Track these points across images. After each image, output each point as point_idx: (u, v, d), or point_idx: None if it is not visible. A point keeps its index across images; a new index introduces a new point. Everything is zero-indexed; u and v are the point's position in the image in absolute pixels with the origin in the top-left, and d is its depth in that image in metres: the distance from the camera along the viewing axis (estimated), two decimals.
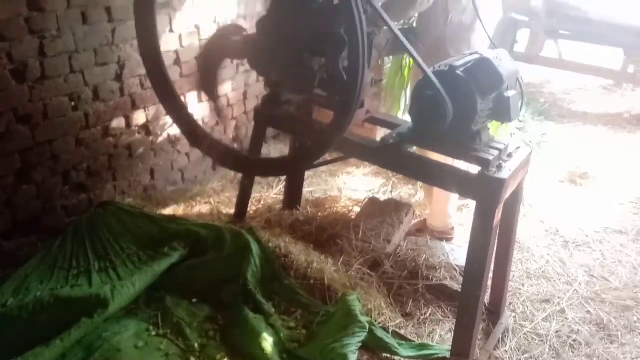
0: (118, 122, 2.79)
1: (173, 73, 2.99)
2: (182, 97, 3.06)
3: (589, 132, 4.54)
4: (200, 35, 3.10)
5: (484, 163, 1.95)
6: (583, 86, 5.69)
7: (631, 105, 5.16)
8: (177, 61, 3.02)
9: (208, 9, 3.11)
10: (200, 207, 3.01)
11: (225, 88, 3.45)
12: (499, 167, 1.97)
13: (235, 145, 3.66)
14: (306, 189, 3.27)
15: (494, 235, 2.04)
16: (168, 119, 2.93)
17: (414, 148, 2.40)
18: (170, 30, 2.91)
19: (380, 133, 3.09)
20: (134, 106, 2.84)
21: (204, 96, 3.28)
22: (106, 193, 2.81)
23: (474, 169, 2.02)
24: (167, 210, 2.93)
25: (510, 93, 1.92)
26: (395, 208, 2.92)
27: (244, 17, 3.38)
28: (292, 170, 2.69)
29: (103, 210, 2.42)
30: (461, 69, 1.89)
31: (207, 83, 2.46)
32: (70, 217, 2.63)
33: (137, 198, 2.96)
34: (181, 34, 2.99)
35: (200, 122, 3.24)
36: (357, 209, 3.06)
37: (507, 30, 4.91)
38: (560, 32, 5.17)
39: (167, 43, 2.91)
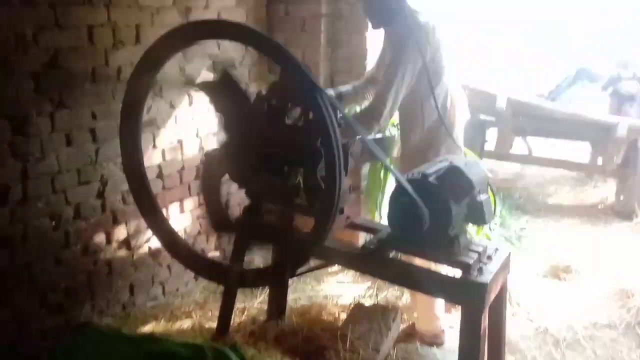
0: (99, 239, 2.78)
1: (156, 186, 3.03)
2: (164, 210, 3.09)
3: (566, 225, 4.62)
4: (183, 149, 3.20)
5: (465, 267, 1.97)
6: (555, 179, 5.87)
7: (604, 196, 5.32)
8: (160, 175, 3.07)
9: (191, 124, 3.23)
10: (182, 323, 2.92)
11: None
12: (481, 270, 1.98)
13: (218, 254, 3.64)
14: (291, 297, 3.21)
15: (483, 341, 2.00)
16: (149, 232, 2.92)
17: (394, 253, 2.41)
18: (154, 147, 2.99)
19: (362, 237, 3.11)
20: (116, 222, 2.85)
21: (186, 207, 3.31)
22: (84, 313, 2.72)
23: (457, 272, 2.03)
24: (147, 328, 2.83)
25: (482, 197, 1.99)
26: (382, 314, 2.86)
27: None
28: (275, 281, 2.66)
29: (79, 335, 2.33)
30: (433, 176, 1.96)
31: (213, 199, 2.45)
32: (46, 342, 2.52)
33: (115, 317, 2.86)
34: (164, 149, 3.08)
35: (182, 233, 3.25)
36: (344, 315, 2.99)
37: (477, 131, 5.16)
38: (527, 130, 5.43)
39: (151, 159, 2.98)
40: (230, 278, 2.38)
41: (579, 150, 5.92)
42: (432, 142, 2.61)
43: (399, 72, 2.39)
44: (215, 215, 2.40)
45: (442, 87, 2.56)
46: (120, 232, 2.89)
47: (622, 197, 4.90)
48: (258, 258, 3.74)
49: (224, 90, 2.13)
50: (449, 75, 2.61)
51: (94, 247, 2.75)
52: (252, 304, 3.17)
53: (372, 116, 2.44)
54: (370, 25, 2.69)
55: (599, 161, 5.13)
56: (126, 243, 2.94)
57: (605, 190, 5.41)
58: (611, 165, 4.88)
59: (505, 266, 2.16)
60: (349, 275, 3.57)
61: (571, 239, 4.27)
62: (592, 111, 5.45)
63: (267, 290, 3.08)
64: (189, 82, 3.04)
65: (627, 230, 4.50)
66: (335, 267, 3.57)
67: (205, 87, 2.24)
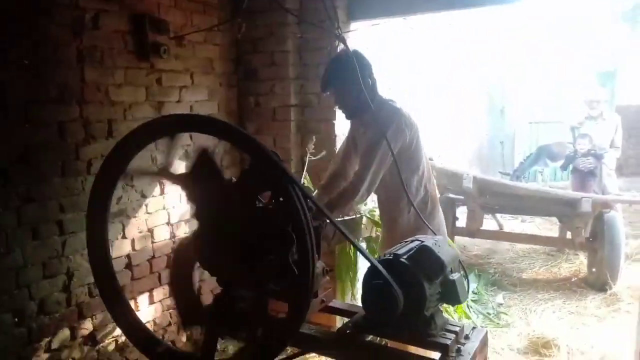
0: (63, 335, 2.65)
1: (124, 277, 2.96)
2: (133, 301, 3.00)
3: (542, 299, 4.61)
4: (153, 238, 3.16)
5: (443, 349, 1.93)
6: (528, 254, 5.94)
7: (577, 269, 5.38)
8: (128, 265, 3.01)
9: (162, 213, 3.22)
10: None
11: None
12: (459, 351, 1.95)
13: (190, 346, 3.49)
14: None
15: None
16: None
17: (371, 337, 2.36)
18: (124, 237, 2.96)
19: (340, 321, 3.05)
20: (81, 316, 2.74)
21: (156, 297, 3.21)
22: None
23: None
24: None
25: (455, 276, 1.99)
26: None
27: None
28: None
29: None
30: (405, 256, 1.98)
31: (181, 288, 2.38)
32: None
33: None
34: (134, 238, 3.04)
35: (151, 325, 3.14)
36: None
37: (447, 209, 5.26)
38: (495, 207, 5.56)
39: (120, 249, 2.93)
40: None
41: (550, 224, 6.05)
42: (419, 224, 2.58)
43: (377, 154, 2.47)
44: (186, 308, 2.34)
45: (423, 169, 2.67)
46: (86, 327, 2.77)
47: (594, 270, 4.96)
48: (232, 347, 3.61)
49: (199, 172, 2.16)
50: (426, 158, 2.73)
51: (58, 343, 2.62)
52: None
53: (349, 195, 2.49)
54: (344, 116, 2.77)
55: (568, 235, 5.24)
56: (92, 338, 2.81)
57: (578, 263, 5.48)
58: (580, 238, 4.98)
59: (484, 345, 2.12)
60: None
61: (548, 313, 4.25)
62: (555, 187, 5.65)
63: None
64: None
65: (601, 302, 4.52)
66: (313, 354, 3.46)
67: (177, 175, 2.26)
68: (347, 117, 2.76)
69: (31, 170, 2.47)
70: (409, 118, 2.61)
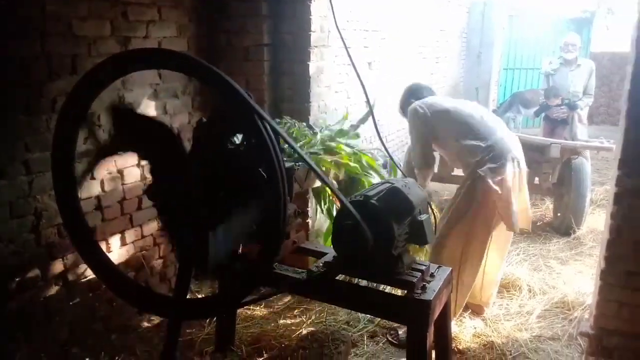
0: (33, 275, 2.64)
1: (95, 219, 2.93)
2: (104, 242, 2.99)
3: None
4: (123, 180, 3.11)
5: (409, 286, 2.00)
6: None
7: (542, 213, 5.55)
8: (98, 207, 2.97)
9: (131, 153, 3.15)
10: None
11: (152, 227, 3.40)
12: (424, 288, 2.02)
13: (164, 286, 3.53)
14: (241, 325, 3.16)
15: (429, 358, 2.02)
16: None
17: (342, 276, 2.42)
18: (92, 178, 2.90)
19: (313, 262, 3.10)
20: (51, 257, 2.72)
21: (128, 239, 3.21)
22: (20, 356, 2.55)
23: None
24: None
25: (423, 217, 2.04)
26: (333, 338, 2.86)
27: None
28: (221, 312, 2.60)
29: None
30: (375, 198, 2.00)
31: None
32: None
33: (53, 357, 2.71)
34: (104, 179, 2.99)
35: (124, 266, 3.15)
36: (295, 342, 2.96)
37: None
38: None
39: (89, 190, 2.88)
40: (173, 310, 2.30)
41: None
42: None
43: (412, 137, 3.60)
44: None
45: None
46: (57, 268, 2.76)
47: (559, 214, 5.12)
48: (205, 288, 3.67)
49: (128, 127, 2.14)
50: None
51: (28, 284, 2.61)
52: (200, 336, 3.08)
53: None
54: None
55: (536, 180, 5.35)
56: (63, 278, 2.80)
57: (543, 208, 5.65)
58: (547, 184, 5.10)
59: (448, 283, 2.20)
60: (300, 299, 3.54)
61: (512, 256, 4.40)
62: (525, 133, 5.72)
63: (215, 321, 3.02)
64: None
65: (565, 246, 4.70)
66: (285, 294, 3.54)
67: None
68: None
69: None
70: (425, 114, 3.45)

__YOUR TASK__
Write out, from the lines above, only those from the line with "1: (173, 73, 2.99)" to the line with "13: (235, 145, 3.66)", exactly as given, including the first and the last.

__RESULT OF THE EXERCISE__
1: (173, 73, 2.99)
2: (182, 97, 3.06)
3: (589, 132, 4.54)
4: (200, 35, 3.10)
5: (484, 163, 1.95)
6: (583, 86, 5.69)
7: (631, 105, 5.16)
8: (177, 61, 3.02)
9: (208, 9, 3.11)
10: (200, 207, 3.01)
11: (225, 88, 3.45)
12: (499, 167, 1.97)
13: (235, 145, 3.66)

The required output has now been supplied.